Flat Rock, North Carolina
Fiery hardwoods line the mountain roads winding through this tiny village. Experience the giddy thrill the moment the Flat Rock Playhouse lights begin to burn, and hike up a hill to Connemara, the Carl Sandburg Home National Historic Site spreading over 264 acres. Get blissfully lost in the titles of this famous poet's 10,000-book collection. Nature lovers will find peacefulness in this pastoral setting, accompanied by the primal bleating by the descendants of his wife's prize-winning Chikaming dairy goats.
Dawson County, Georgia
The thousands of plump pumpkins look like bright orange litters of VW Beetle babies resting in a field. The place is Burt's Farm in Dawsonville--and it speaks of fall. You’ll actually begin to wonder how many pumpkins you can squeeze into the backseat of your car. Cross the highway to nearby Amicalola Falls State Park & Lodge for a short stroll under the towering golden tulip poplars and to feel the cold mist spray from the 729-foot waterfall.
Leipers Fork, Tennessee
Fall color creeping into Leipers Fork, spreading across the town much like a country song making its way to the Grand Ole Opry: with God's grace and guided steps. In this haven 20 minutes from Nashville, the wind belts out a breezy chorus and ruffles clusters of copper leaves (some people call them autumn's wind chimes). If you’re lucky you can catch some live music at Puckett’s Grocery, a stop where country tunes resonate from an intimate stage.
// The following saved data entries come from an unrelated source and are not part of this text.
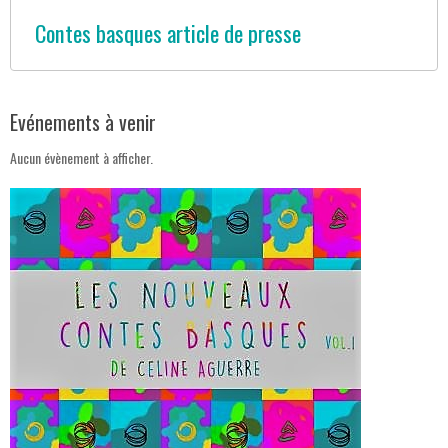
Contes basques article de presse
Evénements à venir
Aucun évènement à afficher.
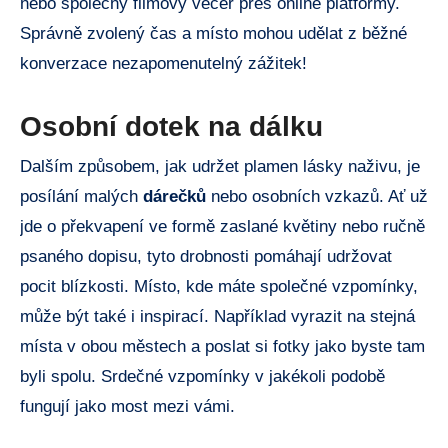
nebo společný filmový večer přes online platformy.
Správně zvolený čas a místo mohou udělat z běžné
konverzace nezapomenutelný zážitek!
Osobní dotek na dálku
Dalším způsobem, jak udržet plamen lásky naživu, je
posílání malých
dárečků
nebo osobních vzkazů. Ať už
jde o překvapení ve formě zaslané květiny nebo ručně
psaného dopisu, tyto drobnosti pomáhají udržovat
pocit blízkosti. Místo, kde máte společné vzpomínky,
může být také i inspirací. Například vyrazit na stejná
místa v obou městech a poslat si fotky jako byste tam
byli spolu. Srdečné vzpomínky v jakékoli podobě
fungují jako most mezi vámi.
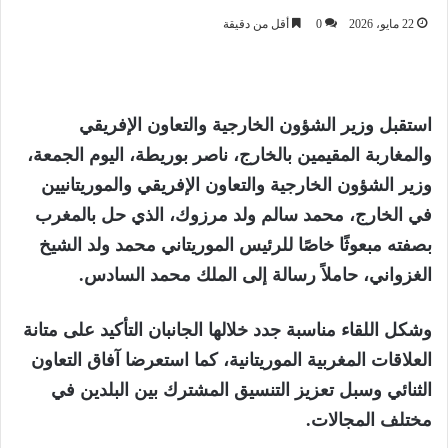
22 مايو، 2026
0
أقل من دقيقة
استقبل وزير الشؤون الخارجية والتعاون الإفريقي
والمغاربة المقيمين بالخارج، ناصر بوريطة، اليوم الجمعة،
وزير الشؤون الخارجية والتعاون الإفريقي والموريتانيين
في الخارج، محمد سالم ولد مرزوك، الذي حل بالمغرب
بصفته مبعوثًا خاصًا للرئيس الموريتاني محمد ولد الشيخ
الغزواني، حاملاً رسالة إلى الملك محمد السادس.
وشكل اللقاء مناسبة جدد خلالها الجانبان التأكيد على متانة
العلاقات المغربية الموريتانية، كما استعرضا آفاق التعاون
الثنائي وسبل تعزيز التنسيق المشترك بين البلدين في
مختلف المجالات.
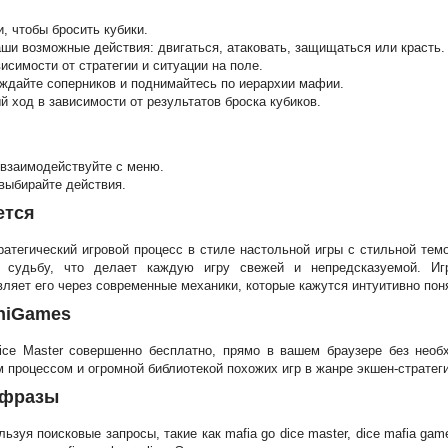
, чтобы бросить кубики.
ши возможные действия: двигаться, атаковать, защищаться или красть.
исимости от стратегии и ситуации на поле.
еждайте соперников и поднимайтесь по иерархии мафии.
 ход в зависимости от результатов броска кубиков.
взаимодействуйте с меню.
 выбирайте действия.
ется
ратегический игровой процесс в стиле настольной игры с стильной тем
судьбу, что делает каждую игру свежей и непредсказуемой. Иг
вляет его через современные механики, которые кажутся интуитивно по
iniGames
ce Master совершенно бесплатно, прямо в вашем браузере без необ
м процессом и огромной библиотекой похожих игр в жанре экшен-стратег
 фразы
ьзуя поисковые запросы, такие как mafia go dice master, dice mafia game o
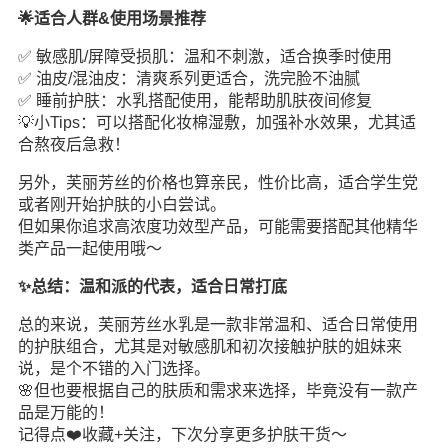
🌟适合人群&使用场景推荐
✅ 敏感肌/屏障受损肌：温和不刺激，适合换季时使用
✅ 油皮/混油皮：清爽系列更适合，洗完脸不油腻
✅ 睡前护肤：水乳搭配使用，能帮助肌肤夜间修复
💡小Tips：可以搭配化妆棉湿敷，加强补水效果，尤其适
合熬夜后急救！
另外，芙丽芳丝的价格也算亲民，性价比高，适合学生党
或者刚开始护肤的小白尝试。
但如果你追求高浓度功效型产品，可能需要搭配其他精华
类产品一起使用哦～
✨总结：温和派的代表，适合日常打底
总的来说，芙丽芳丝水乳是一款非常温和、适合日常使用
的护肤组合，尤其是对敏感肌和初次接触护肤的姐妹来
说，是个不错的入门选择。
🌸但也要根据自己的肤质和需求来选择，毕竟没有一款产
品是万能的！
记得点❤️收藏+关注，下次分享更多护肤干货～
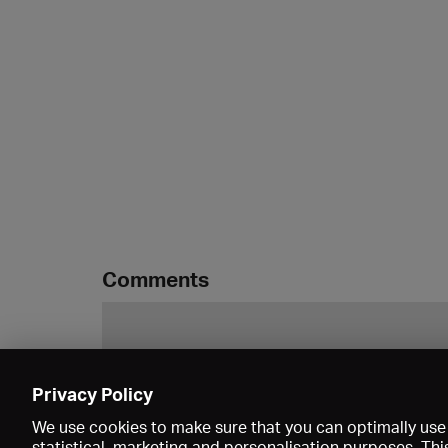
Comments
Privacy Policy
We use cookies to make sure that you can optimally use 
statistical, marketing and personalisation purposes. Thi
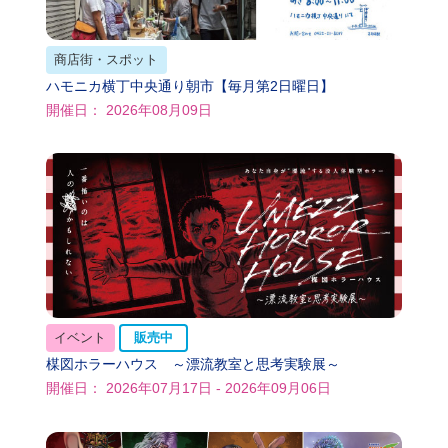
商店街・スポット
ハモニカ横丁中央通り朝市【毎月第2日曜日】
開催日： 2026年08月09日
イベント
販売中
楳図ホラーハウス ～漂流教室と思考実験展～
開催日： 2026年07月17日 - 2026年09月06日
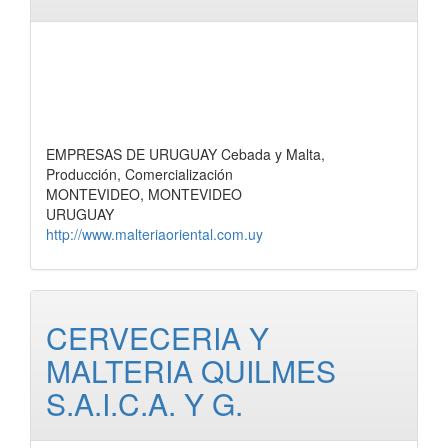
EMPRESAS DE URUGUAY Cebada y Malta,
Producción, Comercialización
MONTEVIDEO, MONTEVIDEO
URUGUAY
http://www.malteriaoriental.com.uy
CERVECERIA Y
MALTERIA QUILMES
S.A.I.C.A. Y G.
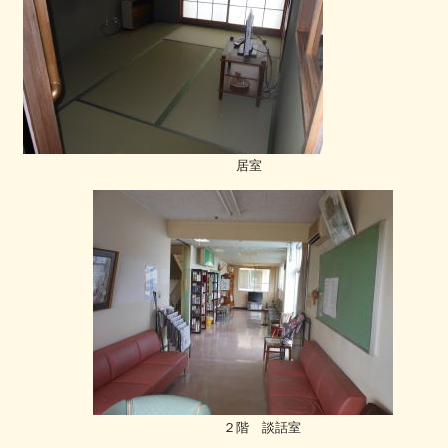
居室
２階 談話室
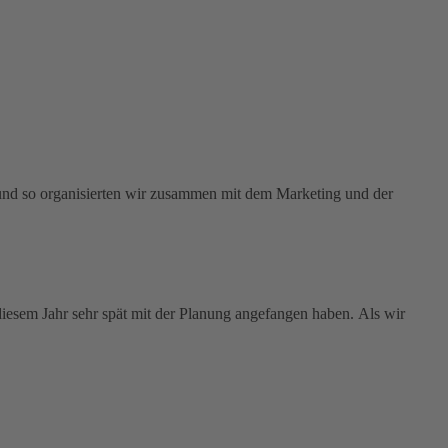
und so organisierten wir zusammen mit dem Marketing und der
 diesem Jahr sehr spät mit der Planung angefangen haben. Als wir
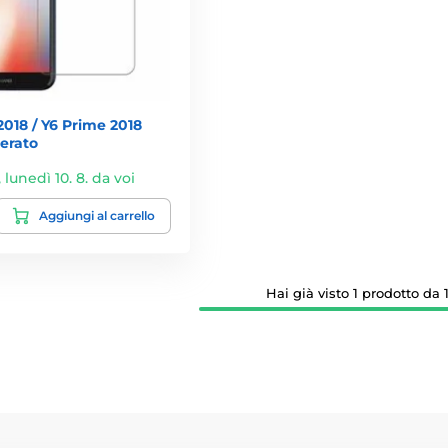
018 / Y6 Prime 2018
erato
,
lunedì 10. 8. da voi
Aggiungi al carrello
Hai già visto 1 prodotto da 1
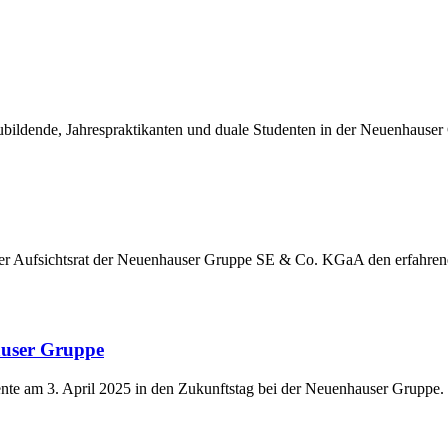
ildende, Jahrespraktikanten und duale Studenten in der Neuenhauser
der Aufsichtsrat der Neuenhauser Gruppe SE & Co. KGaA den erfahre
auser Gruppe
nte am 3. April 2025 in den Zukunftstag bei der Neuenhauser Gruppe.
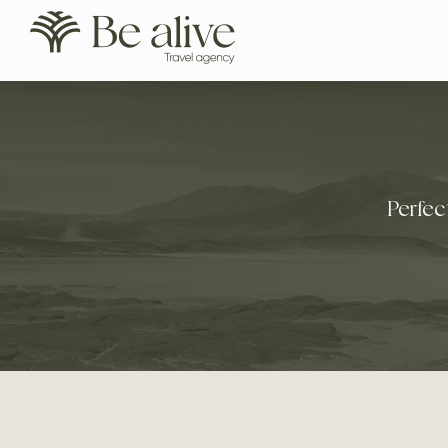
Perfec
There's no particular fall color, but my personal chase for the season's splendor always peaks here. Fall especially shines in town at a gallery that features Andy Warhol's work. With its own palette of hues, it highlights endless roads that wander into picture-perfect sunsets. I followed one of those rambling roads on a cloudy afternoon to find a rainbow. A sweet surprise on an autumn day.
Asheville, North Carolina
The Blue Ridge Parkway is one of the most iconic forest spots in the entire country, and for good reason. After filling up on nature, head to the (equally iconic) Biltmore Estate and experience the mountains like a Vanderbilt. Bull and Beggar is a local favorite for cocktails, seafood and charcuterie.
Natchez Trace Parkway
Running through Tennessee, Alabama, and Mississippi, the scenic Natchez Trace Parkway connects the cities of Nashville, Tennessee and Natchez, Mississippi. The Tennessee section of the Parkway, which stretches for about 100 miles in the state, passes small towns such as Leipers Fork, and historic spots such as the Meriwether Lewis Site (where Lewis of the “Lewis and Clark Expedition” is buried).
Hop on the Blue Ridge Railway
Hop aboard the Blue Ridge Scenic Railway and ride through the Chattahoochee National Forest just in time to see the leaves change. The train brings families on a 26-mile loop, which takes about four hours and stops in McCaysville, Georgia, and Copperhill, Tennessee, before heading back to Blue Ridge, Georgia.
Camp in the Smoky Mountains
The Great Smoky Mountains turn vibrant colors as autumn falls across them, and there’s no better place to enjoy them than Bryson City, North Carolina. From there, you can hop on the Appalachian Trail, one of the country’s longest hiking trails, to take in the dusky mountains. Bring a tent, and enjoy the cool weather.